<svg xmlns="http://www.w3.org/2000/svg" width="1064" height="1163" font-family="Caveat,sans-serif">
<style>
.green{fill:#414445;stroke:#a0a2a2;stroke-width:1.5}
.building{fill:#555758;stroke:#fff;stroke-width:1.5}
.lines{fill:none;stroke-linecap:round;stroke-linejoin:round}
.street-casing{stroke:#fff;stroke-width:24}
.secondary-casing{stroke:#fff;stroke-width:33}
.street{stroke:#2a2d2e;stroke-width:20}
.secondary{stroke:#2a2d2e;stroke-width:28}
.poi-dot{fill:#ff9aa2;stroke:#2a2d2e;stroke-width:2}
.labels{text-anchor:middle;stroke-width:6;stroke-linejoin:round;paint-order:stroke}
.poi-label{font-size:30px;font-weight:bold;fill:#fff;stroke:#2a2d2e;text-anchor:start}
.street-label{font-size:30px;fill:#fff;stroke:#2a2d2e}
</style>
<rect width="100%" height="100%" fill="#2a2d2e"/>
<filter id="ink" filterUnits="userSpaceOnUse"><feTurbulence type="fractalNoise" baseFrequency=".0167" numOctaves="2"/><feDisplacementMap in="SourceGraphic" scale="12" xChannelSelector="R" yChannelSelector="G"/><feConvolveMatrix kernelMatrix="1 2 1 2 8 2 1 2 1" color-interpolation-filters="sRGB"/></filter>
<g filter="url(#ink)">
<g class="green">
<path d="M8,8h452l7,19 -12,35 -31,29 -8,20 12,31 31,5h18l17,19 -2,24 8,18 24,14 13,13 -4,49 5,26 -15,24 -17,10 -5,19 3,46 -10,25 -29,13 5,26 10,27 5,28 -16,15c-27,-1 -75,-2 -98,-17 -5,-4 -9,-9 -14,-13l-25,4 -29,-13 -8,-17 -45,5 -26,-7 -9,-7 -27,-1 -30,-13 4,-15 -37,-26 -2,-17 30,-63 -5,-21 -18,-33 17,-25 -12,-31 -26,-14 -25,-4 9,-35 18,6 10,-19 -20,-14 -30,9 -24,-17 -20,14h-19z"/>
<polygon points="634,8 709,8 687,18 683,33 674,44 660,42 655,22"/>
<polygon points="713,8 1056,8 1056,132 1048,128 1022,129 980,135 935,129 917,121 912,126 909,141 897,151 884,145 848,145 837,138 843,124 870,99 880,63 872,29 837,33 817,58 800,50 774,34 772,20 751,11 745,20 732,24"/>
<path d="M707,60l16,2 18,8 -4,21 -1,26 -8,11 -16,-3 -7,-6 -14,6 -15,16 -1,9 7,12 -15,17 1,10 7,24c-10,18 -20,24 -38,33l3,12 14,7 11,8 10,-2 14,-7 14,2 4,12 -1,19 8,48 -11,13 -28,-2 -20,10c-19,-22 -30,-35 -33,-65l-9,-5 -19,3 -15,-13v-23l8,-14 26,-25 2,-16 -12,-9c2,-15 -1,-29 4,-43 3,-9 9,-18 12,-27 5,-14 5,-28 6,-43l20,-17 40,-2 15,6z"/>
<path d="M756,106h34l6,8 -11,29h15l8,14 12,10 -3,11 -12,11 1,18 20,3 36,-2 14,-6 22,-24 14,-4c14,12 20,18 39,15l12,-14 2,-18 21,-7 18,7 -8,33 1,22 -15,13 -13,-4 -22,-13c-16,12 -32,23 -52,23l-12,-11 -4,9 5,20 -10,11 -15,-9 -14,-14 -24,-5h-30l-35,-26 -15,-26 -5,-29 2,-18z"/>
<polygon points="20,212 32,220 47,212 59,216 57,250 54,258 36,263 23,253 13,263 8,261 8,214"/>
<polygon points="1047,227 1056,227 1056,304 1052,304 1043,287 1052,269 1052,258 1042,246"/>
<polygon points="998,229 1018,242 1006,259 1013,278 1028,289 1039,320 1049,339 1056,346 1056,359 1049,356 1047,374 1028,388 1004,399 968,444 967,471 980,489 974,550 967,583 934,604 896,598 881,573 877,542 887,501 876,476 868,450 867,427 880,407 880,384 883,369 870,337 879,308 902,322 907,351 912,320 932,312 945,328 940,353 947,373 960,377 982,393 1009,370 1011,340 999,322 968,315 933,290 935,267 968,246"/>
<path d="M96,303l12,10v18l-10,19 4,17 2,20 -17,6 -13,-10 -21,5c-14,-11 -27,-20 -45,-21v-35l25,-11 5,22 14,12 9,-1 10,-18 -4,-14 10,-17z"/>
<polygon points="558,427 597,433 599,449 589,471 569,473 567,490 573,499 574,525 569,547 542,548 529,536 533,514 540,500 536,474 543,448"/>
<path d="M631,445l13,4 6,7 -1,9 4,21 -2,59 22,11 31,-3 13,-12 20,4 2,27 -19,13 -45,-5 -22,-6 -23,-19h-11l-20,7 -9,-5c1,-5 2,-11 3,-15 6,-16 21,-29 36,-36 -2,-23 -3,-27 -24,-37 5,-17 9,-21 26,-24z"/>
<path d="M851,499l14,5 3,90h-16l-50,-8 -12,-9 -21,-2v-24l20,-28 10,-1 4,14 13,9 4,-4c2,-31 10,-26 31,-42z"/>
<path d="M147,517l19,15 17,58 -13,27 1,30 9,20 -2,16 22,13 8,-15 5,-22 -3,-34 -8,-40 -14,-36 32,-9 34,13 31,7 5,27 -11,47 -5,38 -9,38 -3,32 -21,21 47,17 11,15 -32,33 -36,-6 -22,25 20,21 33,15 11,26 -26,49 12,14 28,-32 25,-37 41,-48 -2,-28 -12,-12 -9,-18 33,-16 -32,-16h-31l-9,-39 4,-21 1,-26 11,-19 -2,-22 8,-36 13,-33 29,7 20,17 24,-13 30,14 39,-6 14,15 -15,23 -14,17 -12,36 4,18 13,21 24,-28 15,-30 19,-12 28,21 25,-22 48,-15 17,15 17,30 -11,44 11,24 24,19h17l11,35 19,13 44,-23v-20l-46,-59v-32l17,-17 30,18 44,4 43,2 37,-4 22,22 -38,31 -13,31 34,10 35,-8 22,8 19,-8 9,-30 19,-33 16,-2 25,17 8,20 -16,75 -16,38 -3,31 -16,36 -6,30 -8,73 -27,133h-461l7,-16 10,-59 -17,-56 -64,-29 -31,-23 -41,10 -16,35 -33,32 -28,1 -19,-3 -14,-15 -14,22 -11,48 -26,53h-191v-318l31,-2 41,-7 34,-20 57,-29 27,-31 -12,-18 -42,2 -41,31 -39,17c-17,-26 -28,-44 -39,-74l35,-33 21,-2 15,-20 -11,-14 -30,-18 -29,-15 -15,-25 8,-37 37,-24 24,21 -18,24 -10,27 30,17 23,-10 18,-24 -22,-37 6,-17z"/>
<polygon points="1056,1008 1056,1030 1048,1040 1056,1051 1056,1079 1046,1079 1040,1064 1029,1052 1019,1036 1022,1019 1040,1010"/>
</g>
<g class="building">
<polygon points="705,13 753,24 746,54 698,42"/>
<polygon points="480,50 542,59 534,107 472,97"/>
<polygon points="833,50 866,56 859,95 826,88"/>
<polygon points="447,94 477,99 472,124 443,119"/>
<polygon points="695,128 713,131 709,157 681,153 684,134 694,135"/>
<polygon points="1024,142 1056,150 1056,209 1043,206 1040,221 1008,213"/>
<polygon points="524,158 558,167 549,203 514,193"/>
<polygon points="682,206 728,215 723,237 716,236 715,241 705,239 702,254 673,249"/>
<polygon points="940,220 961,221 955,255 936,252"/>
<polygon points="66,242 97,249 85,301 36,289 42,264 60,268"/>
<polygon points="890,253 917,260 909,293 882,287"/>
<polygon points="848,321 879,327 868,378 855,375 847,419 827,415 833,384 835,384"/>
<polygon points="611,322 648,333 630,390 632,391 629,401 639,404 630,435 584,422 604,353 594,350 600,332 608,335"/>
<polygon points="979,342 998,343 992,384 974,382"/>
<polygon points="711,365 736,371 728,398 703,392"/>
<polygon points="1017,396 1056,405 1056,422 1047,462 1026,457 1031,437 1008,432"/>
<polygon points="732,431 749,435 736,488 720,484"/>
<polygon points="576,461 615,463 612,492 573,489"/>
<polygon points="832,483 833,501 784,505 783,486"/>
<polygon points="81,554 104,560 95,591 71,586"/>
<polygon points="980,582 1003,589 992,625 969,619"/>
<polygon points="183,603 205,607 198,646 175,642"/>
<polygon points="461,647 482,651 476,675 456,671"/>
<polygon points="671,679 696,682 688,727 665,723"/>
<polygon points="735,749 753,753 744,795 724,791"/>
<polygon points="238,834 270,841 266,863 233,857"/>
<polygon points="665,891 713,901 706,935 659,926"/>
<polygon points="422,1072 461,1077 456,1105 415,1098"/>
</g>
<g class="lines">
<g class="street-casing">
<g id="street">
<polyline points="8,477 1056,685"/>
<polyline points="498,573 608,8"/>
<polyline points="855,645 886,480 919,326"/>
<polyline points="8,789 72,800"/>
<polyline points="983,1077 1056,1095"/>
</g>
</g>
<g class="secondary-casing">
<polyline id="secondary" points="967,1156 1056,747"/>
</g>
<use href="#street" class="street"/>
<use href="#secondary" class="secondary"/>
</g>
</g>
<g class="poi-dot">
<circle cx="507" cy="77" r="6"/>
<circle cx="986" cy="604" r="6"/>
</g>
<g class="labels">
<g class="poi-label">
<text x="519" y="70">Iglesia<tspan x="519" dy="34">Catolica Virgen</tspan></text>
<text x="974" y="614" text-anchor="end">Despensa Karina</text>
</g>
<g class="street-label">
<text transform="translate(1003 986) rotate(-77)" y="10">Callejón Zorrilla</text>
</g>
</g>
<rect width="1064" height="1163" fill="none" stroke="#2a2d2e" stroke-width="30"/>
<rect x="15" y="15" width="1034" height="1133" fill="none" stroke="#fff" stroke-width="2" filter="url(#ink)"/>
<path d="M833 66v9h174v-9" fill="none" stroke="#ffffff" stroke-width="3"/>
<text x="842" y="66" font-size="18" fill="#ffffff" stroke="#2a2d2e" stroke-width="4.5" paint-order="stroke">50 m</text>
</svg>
^^^^^^^^
> Requirement: In the listing, return each line containing the string "round".

> Response below:
.lines{fill:none;stroke-linecap:round;stroke-linejoin:round}
.labels{text-anchor:middle;stroke-width:6;stroke-linejoin:round;paint-order:stroke}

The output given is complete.